Le mercredi 6 janvier, une foule compacte de militants pro-Trump radicalisés partent à l’assaut du Capitole, après y avoir été incités par Donald Trump. Le bilan à la fin de la journée est dramatique : cinq morts, dont un agent de la police du Capitole tué à coups d’extincteur et une partisane de Donald Trump mortellement blessée par un coup de feu. Dans les jours qui suivent, Le président américain en exercice voit ses comptes personnel suspendus (Facebook et YouTube) ou supprimés (Twitter). Raison invoquée : le président aurait enfreint leurs politiques de lutte contre l’incitation à la violence. Ce « bannissement », inédit pour un chef d’État, provoque de nombreux débats sur la régulation des médias sociaux et la modération des propos qui y sont tenus. Entretien avec le chercheur Romain Badouard, maître de conférences en sciences de l’information et de la communication à l’université Paris-II et auteur des Nouvelles Lois du Web. Modération et censure (Seuil, 2020).  

Comment analysez-vous la décision de Twitter, Facebook, Youtube et d’autres, de suspendre voire bannir Donald Trump de leurs plateformes ? 
 
Romain Badouard : Cette affaire montre le pouvoir déterminant des grandes plateformes numériques sur la liberté d'expression ainsi que le fonctionnement du débat public et de la démocratie en Occident. Ces plateformes sont des entreprises privées, fournissant des services privés, et on peut considérer qu'à ce titre elles ont le droit de décider de la manière dont on utilise les technologies qu'elles mettent à disposition, donc de modérer ou de bannir des utilisateurs, quels qu'ils soient. Mais ces espaces privés sont devenus les principales arènes du débat public dans les démocraties occidentales. On ne peut donc pas considérer que ces plateformes ne sont que des espaces privés. Elles doivent aussi faire l'objet d'une régulation de la part des pouvoirs publics.  
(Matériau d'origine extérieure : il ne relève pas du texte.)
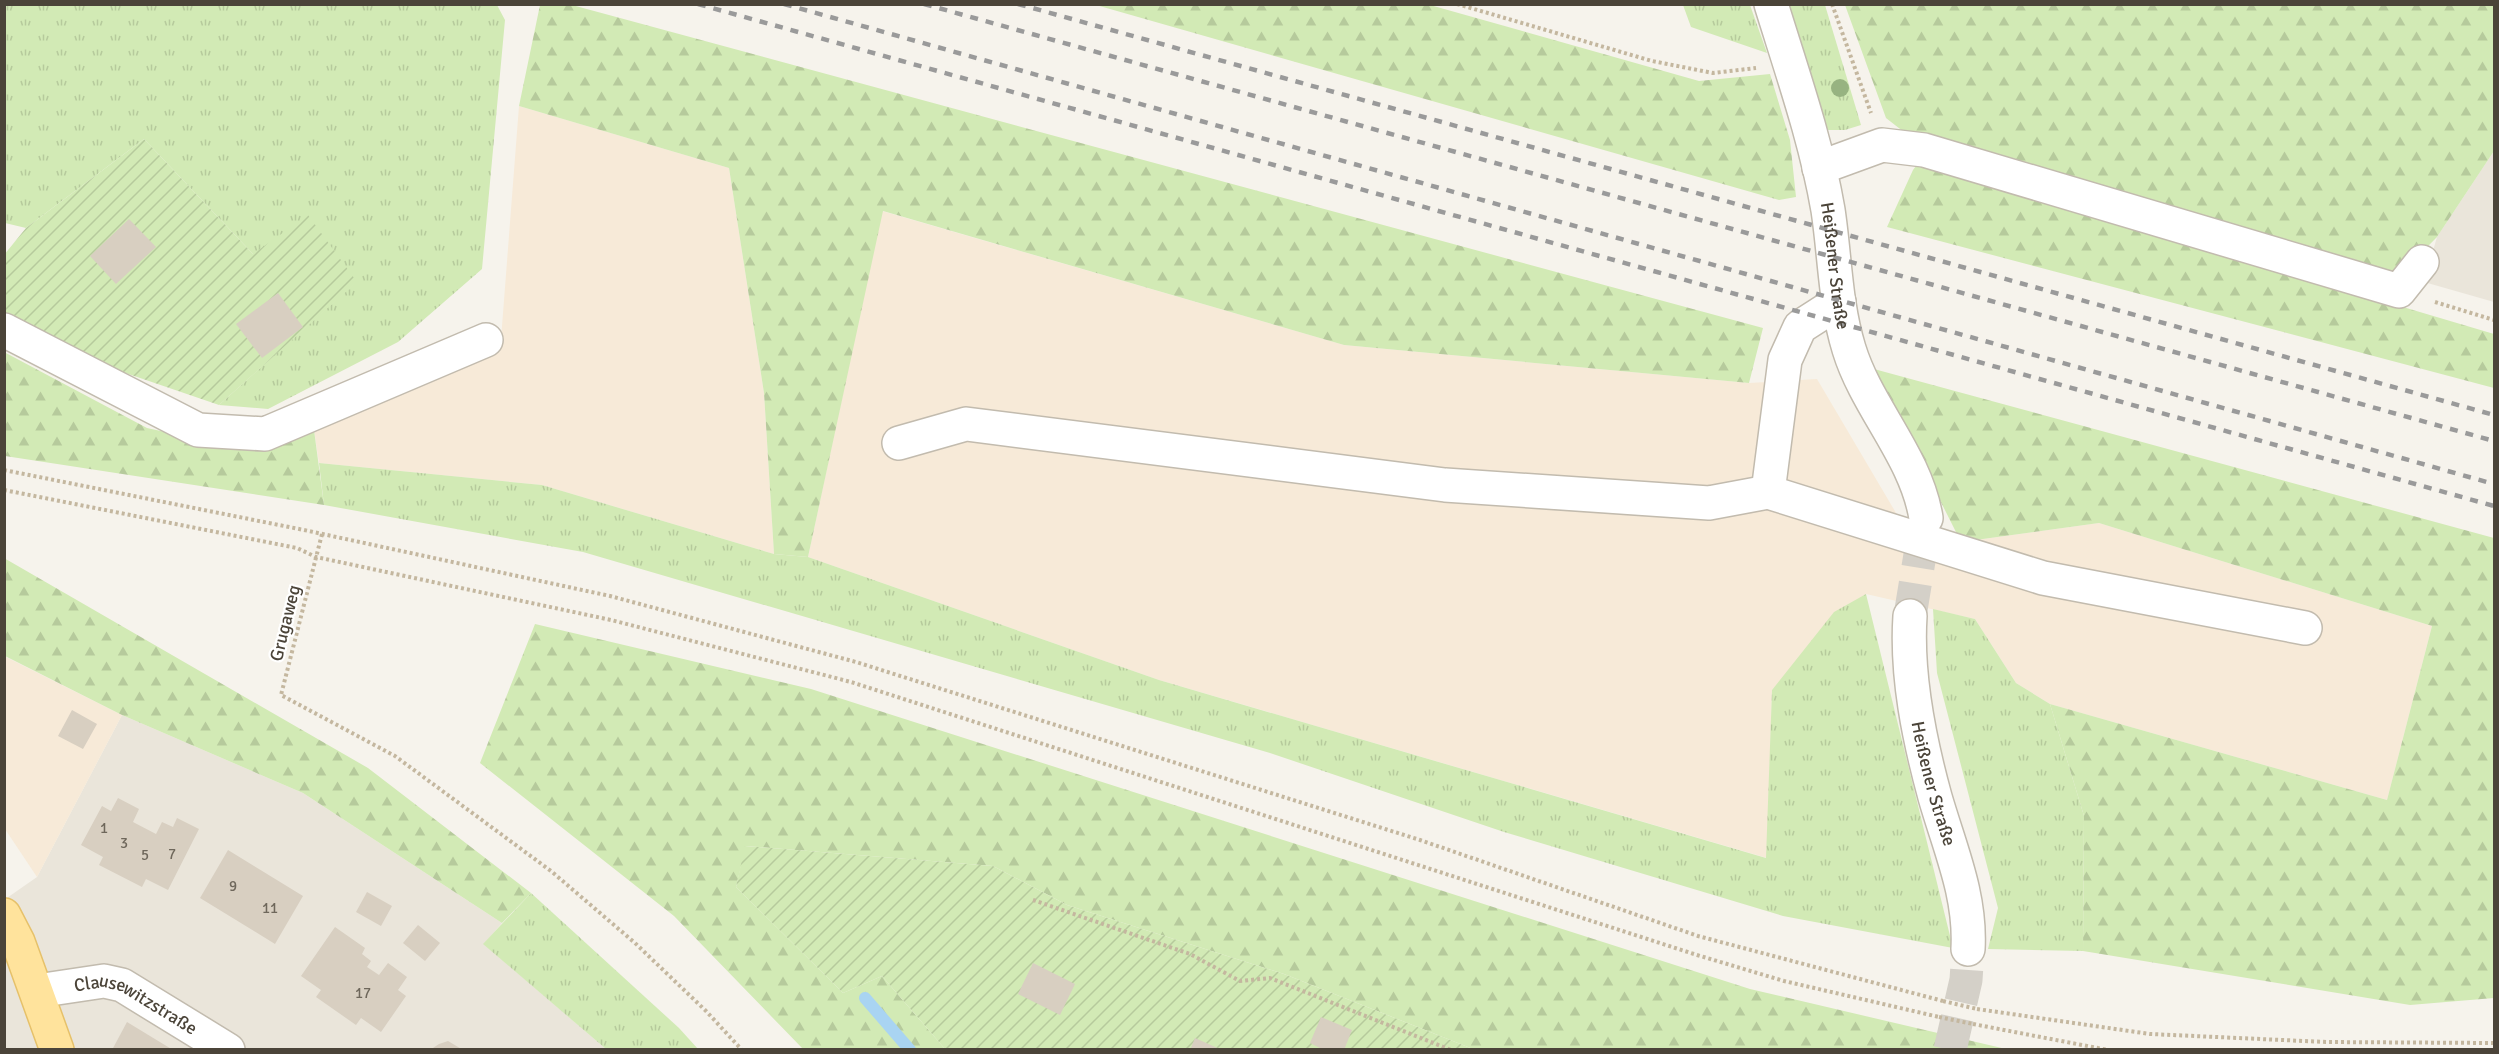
<svg xmlns="http://www.w3.org/2000/svg" width="2499" height="1054" font-family="Signika,sans-serif">
	<defs>
		<pattern id="grass-tufts" width="24" height="20" patternUnits="userSpaceOnUse" patternTransform="scale(1.5)"><rect width="24" height="20" fill="#d2eab5"/><path d="M3 7l-1-3M5 7V3M7 7l1-3M15 17l-1-3M17 17v-4M19 17l1-3" fill="none" stroke="#b6ca9c"/></pattern>
		<pattern id="forest-firs" width="22" height="20" patternUnits="userSpaceOnUse" patternTransform="scale(1.5)"><rect width="22" height="20" fill="#d2eab5"/><path d="M5 1l3.5 6h-7zM16 11l3.5 6h-7z" fill="#b6ca9c"/></pattern>
		<pattern id="garden-furrows" width="10" height="10" patternUnits="userSpaceOnUse" patternTransform="scale(1.5)"><rect width="10" height="10" fill="#d2eab5"/><path d="M-1 1l2-2M0 10L10 0M9 11l2-2" fill="none" stroke="#b6ca9c"/></pattern>
	</defs>
	<rect width="100%" height="100%" fill="#f6f3ec"/>
	<g fill="#eae5da">
		<path d="M2494,151V302L2424,282L2437,237Z"/>
		<path d="M122,715L303,793L502,923L484,944L606,1049H5L4,900L37,877Z"/>
	</g>
	<g fill="#f7ead8">
		<path d="M519,106L729,168L764,393L774,554L542,485L319,463L314,430L500,352Z"/>
		<path d="M882,211L1344,345L1749,383L1817,379L1899,518L1961,542L2099,523L2432,626L2387,800L2050,704L2016,683L1975,619L1866,594L1772,690L1767,858L1159,680L808,557Z"/>
		<path d="M4,656L122,715L37,877L5,829Z"/>
	</g>
	<g fill="url(#grass-tufts)">
		<path d="M4,5H497L505,20L482,269L398,342L268,409L219,405L356,282L253,254L144,139L26,228L5,223Z"/>
		<path d="M1683,5H1750L1767,53L1691,27Z"/>
		<path d="M1787,5H1825L1861,125L1845,130H1827Z"/>
		<path d="M319,463L542,485L774,554L808,557L1159,680L1766,858L1772,690L1834,612L1866,594L1953,948L1783,916L1504,832L1270,753L583,552L324,505Z"/>
		<path d="M1933,609L1975,619L2016,683L2050,704L2084,816L2083,951L1988,949L1998,908L1937,673Z"/>
		<path d="M531,893L679,1028L698,1049H606L483,944Z"/>
	</g>
	<g fill="url(#forest-firs)">
		<path d="M540,5H572L1763,328L1749,383L1344,345L883,211L808,557L774,554L764,393L729,168L519,106Z"/>
		<path d="M1096,5H1430L1699,81L1770,74L1790,140L1796,197L1779,200Z"/>
		<path d="M1845,5H2494V151L2437,237L2376,299L2494,334V388L1887,227L1913,170L1930,147L1909,136L1886,118Z"/>
		<path d="M4,352L147,428L234,447L314,430L324,505L5,456Z"/>
		<path d="M1874,369L2494,538V998L2410,1005L2083,951L2084,816L2050,704L2387,800L2432,626L2099,523L1961,542Z"/>
		<path d="M4,558L368,768L531,893L502,923L303,793L122,715L5,656Z"/>
		<path d="M535,624L811,689L1750,989L2006,1049H1473L1284,974L1067,905L993,866L746,846L736,887L843,993L882,976L945,1049H803L674,916L480,763Z"/>
	</g>
	<g fill="url(#garden-furrows)">
		<path d="M144,139L253,254L308,215L357,282L219,405L67,353L5,316L4,255L26,228Z"/>
		<path d="M745,846L993,866L1067,905L1284,974L1473,1049H945L882,976L843,993L736,887Z"/>
	</g>
	<g fill="none" stroke-linecap="round" stroke-linejoin="round">
		<path stroke="#a9d4f2" stroke-width="12" d="M865,998L910,1050"/>
	</g>
	<g fill="#d8cfc1">
		<path d="M129,219L156,247L116,284L90,256Z"/>
		<path d="M278,293L303,327L262,358L236,324Z"/>
		<path d="M72,710L97,724L83,749L58,736Z"/>
		<path d="M118,798L139,809L133,822L156,834L162,822L173,827L177,818L199,829L168,890L146,879L142,887L99,865L103,857L81,845L102,806L111,811Z"/>
		<path d="M228,850L303,896L275,944L200,898Z"/>
		<path d="M367,892L392,906L381,926L356,912Z"/>
		<path d="M418,925L440,943L425,961L403,943Z"/>
		<path d="M335,927L365,948L362,954L371,961L367,967L379,975L388,963L407,977L398,990L406,996L381,1032L361,1018L356,1025L316,997L321,990L301,976Z"/>
		<path d="M1033,963L1075,984L1060,1015L1018,994Z"/>
		<path d="M1321,1017L1352,1030L1344,1050H1324L1310,1043Z"/>
		<path d="M127,1022L173,1050H112Z"/>
		<path d="M1195,1038L1222,1050H1190Z"/>
		<path d="M448,1041L463,1050H430L439,1044Z"/>
	</g>
	<g fill="none" stroke-linecap="round" stroke-linejoin="round">
		<g stroke="#d4d0c8" stroke-width="33" stroke-dasharray="33 16" stroke-linecap="butt">
			<path d="M1910,616L1926,518"/>
			<path d="M1950,1050L1966,980L1968,949"/>
		</g>
		<g stroke="#c2bbae" stroke-width="36">
			<g id="minor">
				<path id="s1" d="M1771,4C1792,72 1816,140 1828,210C1835,256 1835,304 1849,349C1867,408 1916,456 1926,518"/>
				<path d="M1819,168L1882,145L1924,150L2399,291L2422,262"/>
				<path d="M4,330L198,430L265,434L486,340"/>
				<path d="M899,443L966,424L1445,485L1709,503L1768,492L2043,578L2305,628"/>
				<path d="M1768,492L1785,360L1800,327L1839,302"/>
				<path id="s2" d="M1910,616C1906,676 1919,739 1935,797C1950,849 1971,895 1968,949"/>
				<path id="s3" d="M37,991L104,981L122,985L228,1050"/>
			</g>
		</g>
		<g stroke="#e6c16a" stroke-width="36">
			<path id="major" d="M4,915L18,942L57,1050"/>
		</g>
		<g stroke="#c4b79f" stroke-width="4" stroke-dasharray="3 3" stroke-linecap="butt">
			<path d="M1457,4L1652,61L1713,73L1756,68"/>
			<path d="M1832,4L1871,113"/>
			<path d="M2435,302L2494,320"/>
			<path d="M4,470L304,530L610,596L856,662L1420,840L1698,936L1943,1001"/>
			<path d="M4,490L297,548L316,557L611,620L851,682L1697,955L1784,981L1939,1017"/>
			<path d="M322,534L281,695L395,756L551,871L635,943L706,1011L742,1050"/>
			<path d="M1033,900L1190,954L1240,981L1270,978L1451,1050"/>
			<path d="M1977,1009L2150,1034L2326,1042L2494,1043"/>
			<path d="M1973,1024L2108,1050"/>
		</g>
		<use href="#minor" stroke="#fff" stroke-width="33"/>
		<use href="#major" stroke="#ffe39c" stroke-width="33"/>
		<g stroke="#9a9a9a" stroke-width="4.5" stroke-dasharray="8 8" stroke-linecap="butt">
			<path d="M698,4L2494,506"/>
			<path d="M784,4L2494,484"/>
			<path d="M924,4L2494,441"/>
			<path d="M1018,4L2494,415"/>
		</g>
		<g stroke="#c4b79f" stroke-width="4" stroke-dasharray="3 3" stroke-linecap="butt">
			<path d="M1943,1001L1977,1009"/>
			<path d="M1939,1017L1973,1024"/>
		</g>
	</g>
	<circle fill="#97b381" cx="1840" cy="88" r="9"/>
	<g text-anchor="middle" dominant-baseline="central" stroke-width="4.5" stroke-linejoin="round" paint-order="stroke">
		<g font-size="15" fill="#6e675b">
			<text x="104" y="828">1</text>
			<text x="124" y="843">3</text>
			<text x="172" y="854">7</text>
			<text x="145" y="855">5</text>
			<text x="233" y="886">9</text>
			<text x="270" y="908">11</text>
			<text x="363" y="993">17</text>
		</g>
		<g font-size="18" fill="#4b4439" stroke="#fff">
			<text stroke="none"><textPath href="#s1" startOffset="270">Heißener Straße</textPath></text>
			<text transform="translate(285 623) rotate(-76)">Grugaweg</text>
			<text stroke="none"><textPath href="#s2" startOffset="170">Heißener Straße</textPath></text>
			<text stroke="none"><textPath href="#s3" startOffset="105">Clausewitzstraße</textPath></text>
		</g>
	</g>
	<rect width="2499" height="1054" fill="none" stroke="#4b4439" stroke-width="12"/>
</svg>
De nombreuses personnes ont fait part de leur étonnement voire sidération à la suite du bannissement de Donald Trump de ces plateformes. Ce n’est cependant pas la première fois qu'elles prennent de telles décisions, unilatérales et discutables. Vous citez dans votre livre le cas de pages Facebook plutôt classées à gauche qui ont vu leur visibilité s’évanouir sans raison apparente. 
 
Un palier a été franchi, et c’est ce qui attire autant l’attention. C’est le président des États-Unis, élu démocratiquement, qui se fait censurer et bannir par des modérateurs et des plateformes privés.  Mais effectivement, la question de la régulation privée du débat public et du pouvoir de censure de ces plateformes ne date pas d’hier. Je me réjouis tout de même que nous en parlions autant. Ces controverses nous poussent à nous demander collectivement ce que pourrait être une régulation réellement démocratique de ces plateformes.  

En lisant votre livre, on peut avoir le sentiment que ces services ont été fondamentalement mal construits, que leurs fonctionnalités n'ont pas forcément été pensées pour limiter les abus et permettre, par exemple aux personnes victimes de harcèlement, de se protéger. Est-il possible de les améliorer ? 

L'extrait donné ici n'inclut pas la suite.